Data to process:
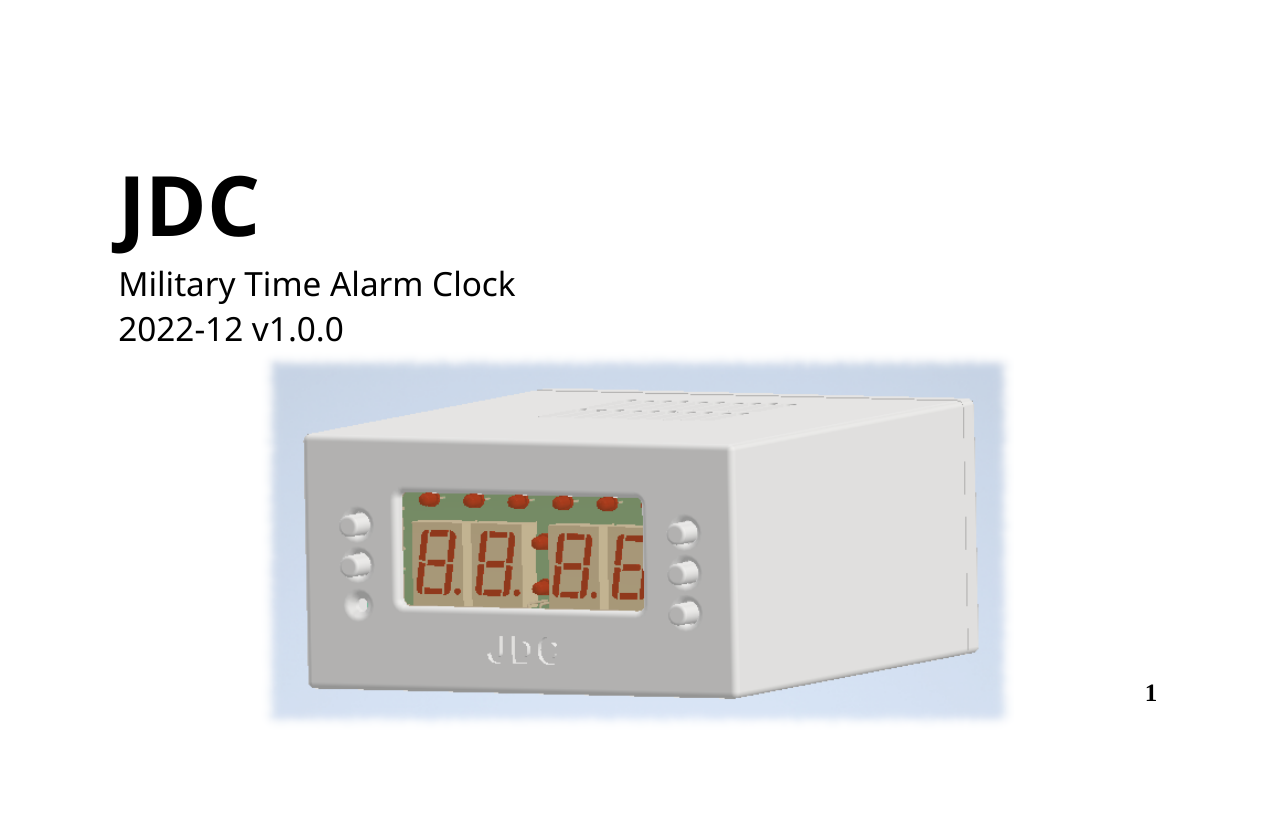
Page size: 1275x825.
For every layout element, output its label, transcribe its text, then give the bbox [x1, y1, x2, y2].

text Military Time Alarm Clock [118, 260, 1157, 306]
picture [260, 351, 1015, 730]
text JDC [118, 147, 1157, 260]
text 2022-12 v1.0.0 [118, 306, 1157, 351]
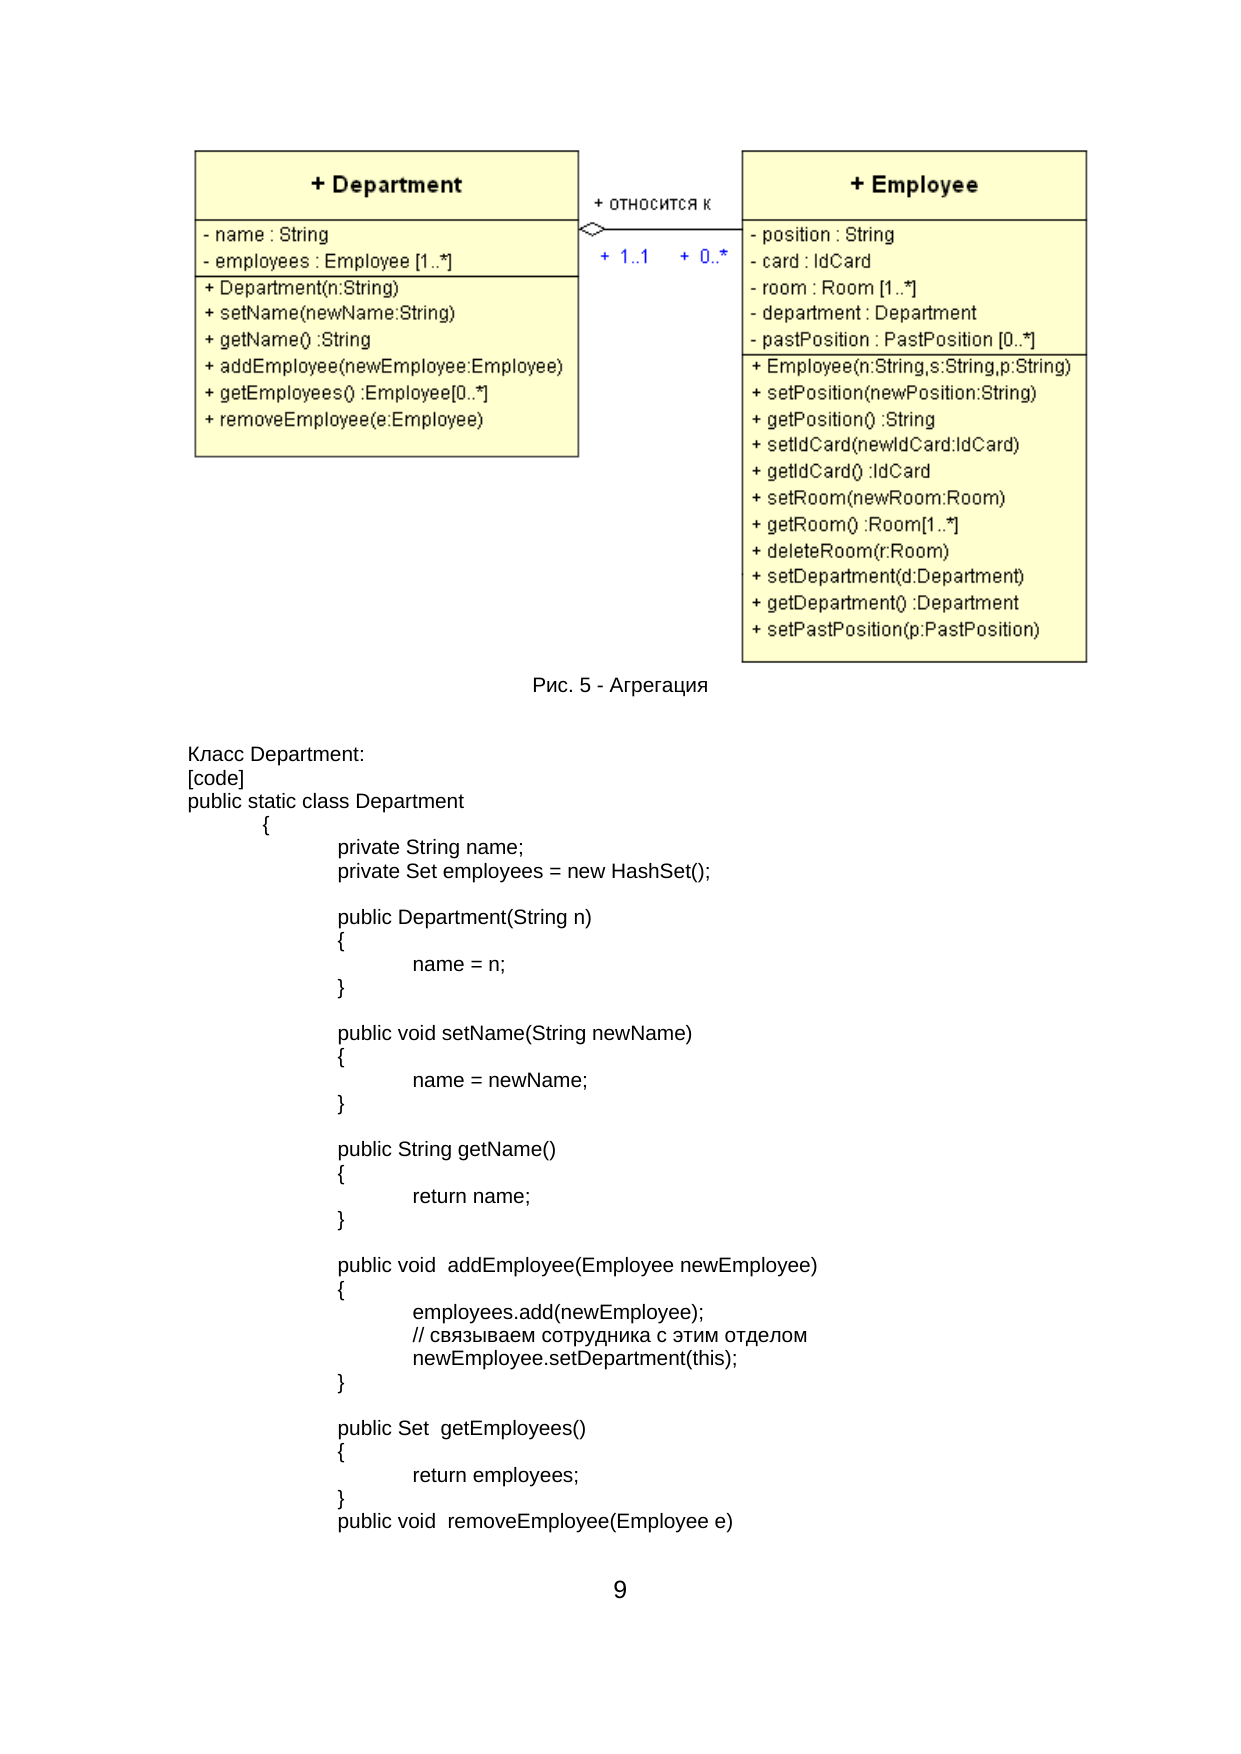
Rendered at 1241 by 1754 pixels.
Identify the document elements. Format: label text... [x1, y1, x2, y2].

Given problem: Write out every line of the entries above word for word, but omit the pictures.

Answer to this exercise:
Page size: 1275x825.
For every layout element, output its label, transcribe its text, then give the bbox [x1, y1, x2, y2].

text Military Time Alarm Clock [118, 260, 1157, 306]
picture [260, 351, 1015, 730]
text JDC [118, 147, 1157, 260]
text 2022-12 v1.0.0 [118, 306, 1157, 351]
Rendered at 1241 by 1754 pixels.
Identify the document elements. Format: label text... [x1, y1, x2, y2].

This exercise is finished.